(Collection entries)
───
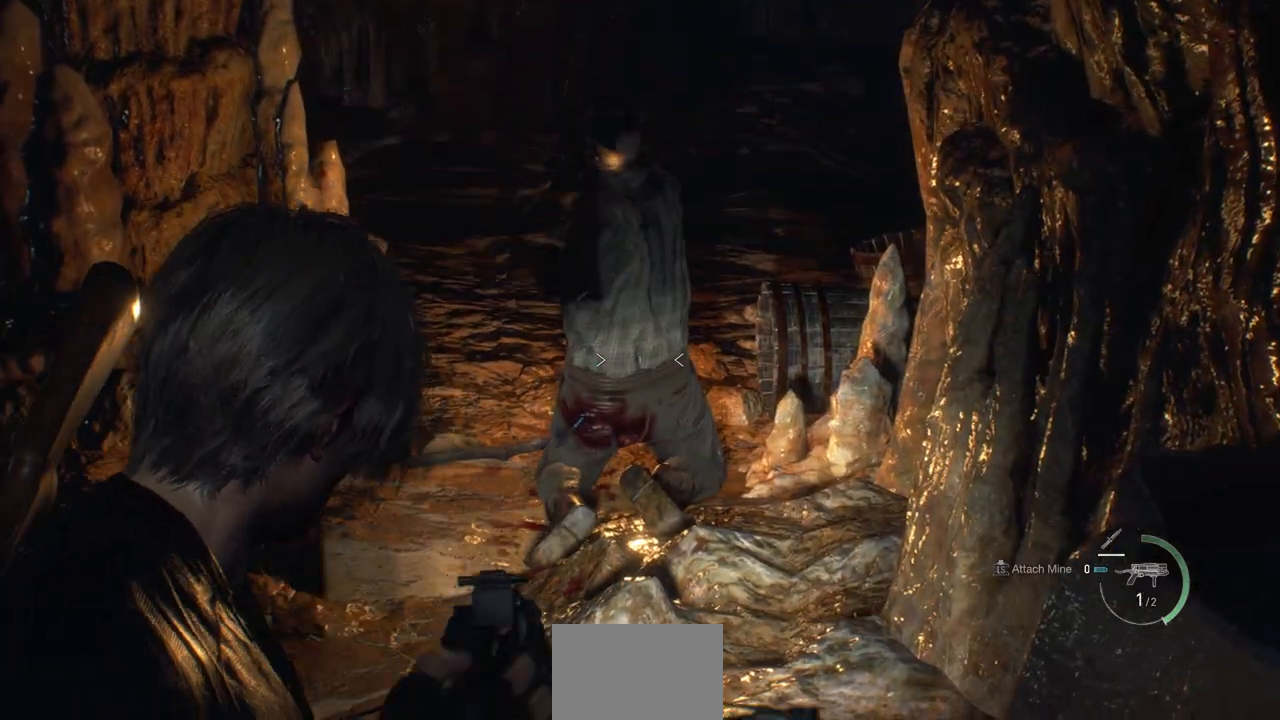
{"dt_ms": 500, "buttons": ["L2"], "left_stick": "center", "right_stick": "center", "events": []}
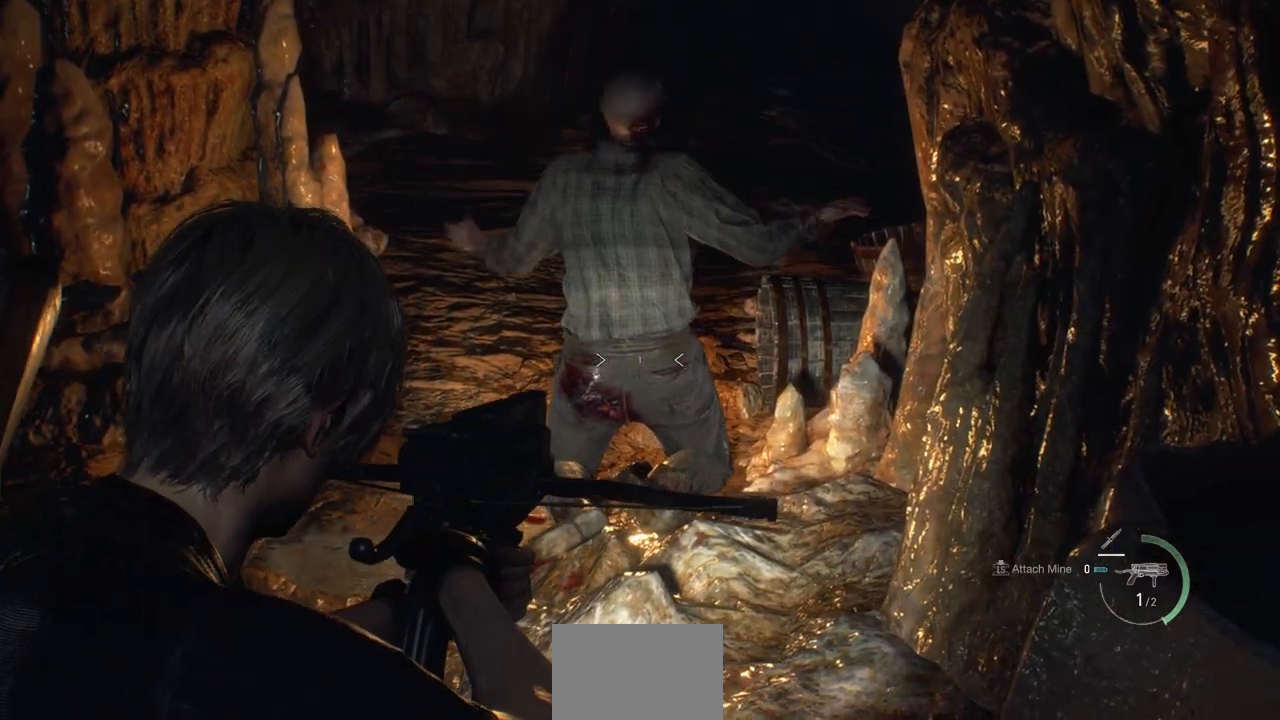
{"dt_ms": 500, "buttons": ["L2"], "left_stick": "center", "right_stick": "center"}
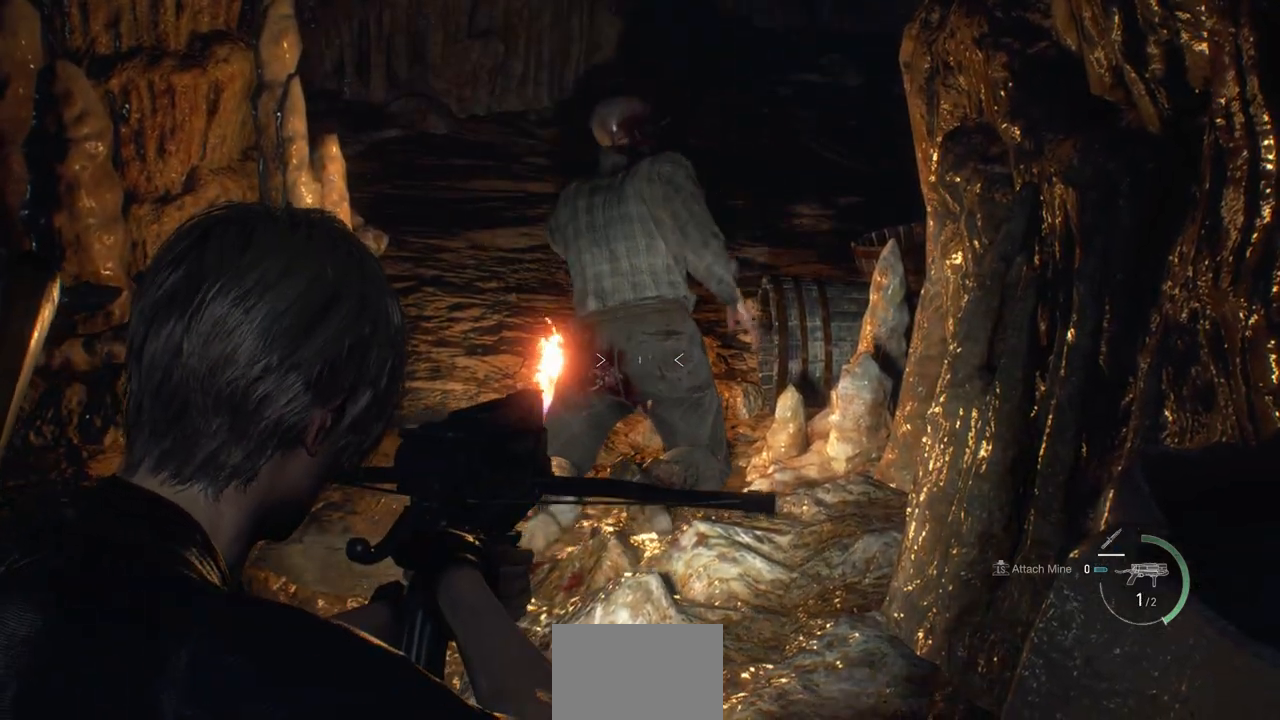
{"dt_ms": 1000, "buttons": ["L2"], "left_stick": "center", "right_stick": "center"}
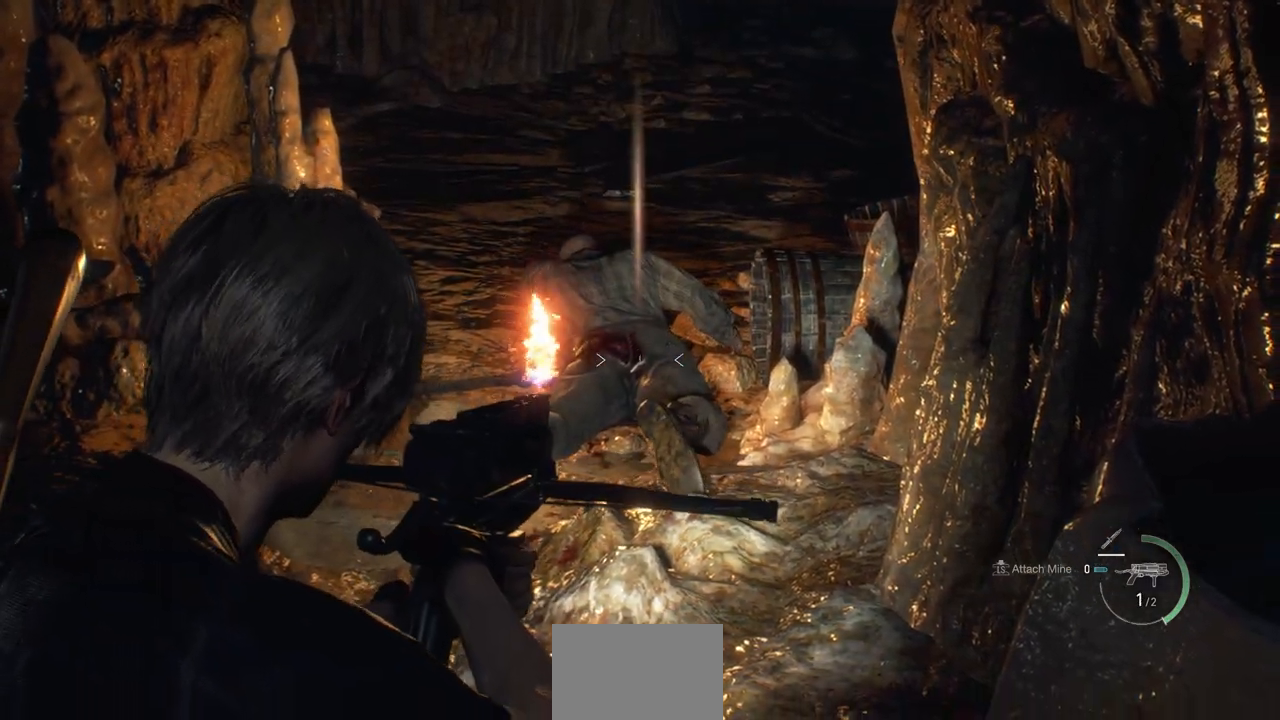
{"dt_ms": 500, "buttons": [], "left_stick": "center", "right_stick": "center", "events": [[450, "L2", "up"]]}
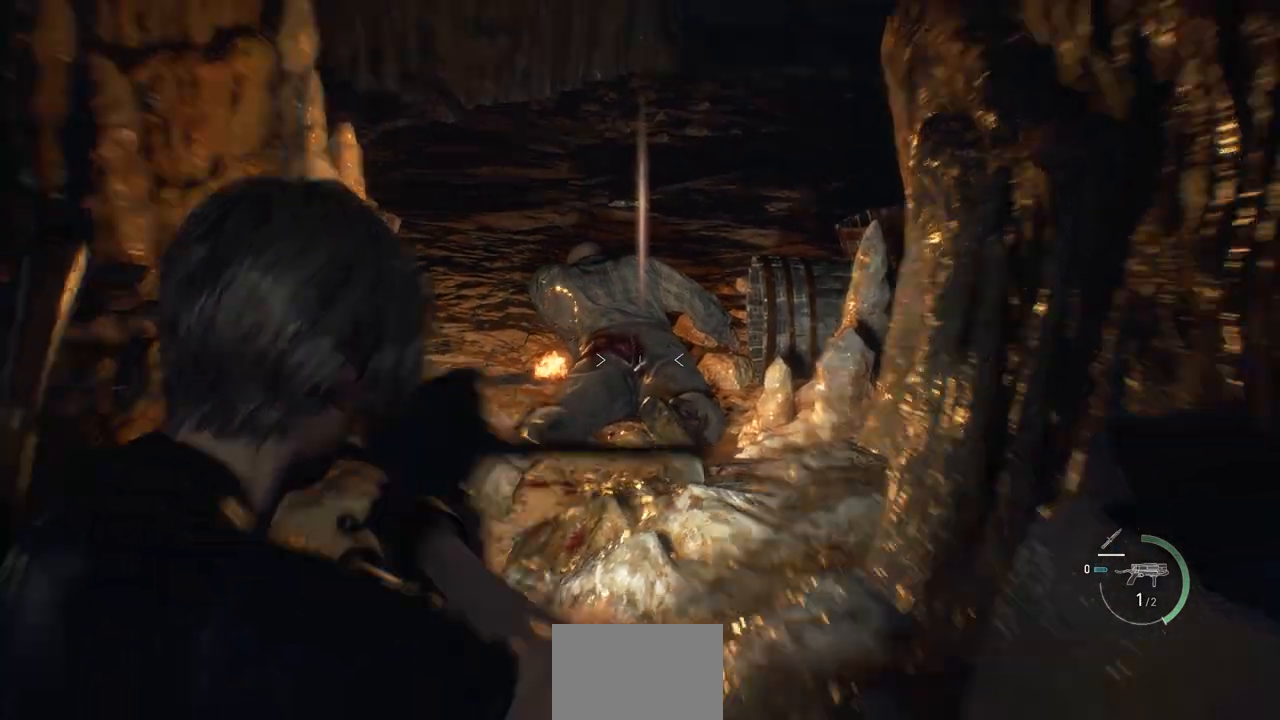
{"dt_ms": 500, "buttons": [], "left_stick": "up", "right_stick": "center", "events": [[83, "SQUARE", "down"], [167, "SQUARE", "up"], [500, "left_stick", "up"]]}
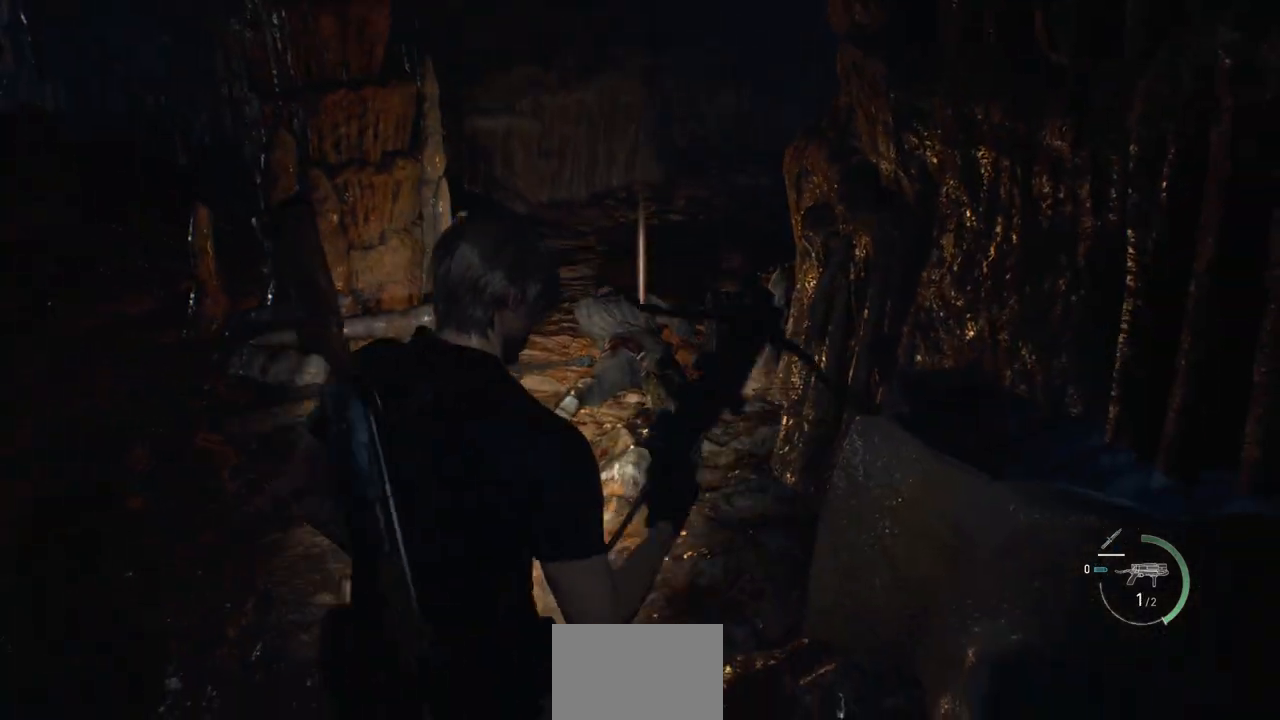
{"dt_ms": 500, "buttons": [], "left_stick": "up", "right_stick": "center", "events": []}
───
» **What the task asks**: Return the records above exactly as written, but without any of the pictures.

» **Solution for this task**:
{"dt_ms": 500, "buttons": ["L2"], "left_stick": "center", "right_stick": "center", "events": []}
{"dt_ms": 500, "buttons": ["L2"], "left_stick": "center", "right_stick": "center"}
{"dt_ms": 1000, "buttons": ["L2"], "left_stick": "center", "right_stick": "center"}
{"dt_ms": 500, "buttons": [], "left_stick": "center", "right_stick": "center", "events": [[450, "L2", "up"]]}
{"dt_ms": 500, "buttons": [], "left_stick": "up", "right_stick": "center", "events": [[83, "SQUARE", "down"], [167, "SQUARE", "up"], [500, "left_stick", "up"]]}
{"dt_ms": 500, "buttons": [], "left_stick": "up", "right_stick": "center", "events": []}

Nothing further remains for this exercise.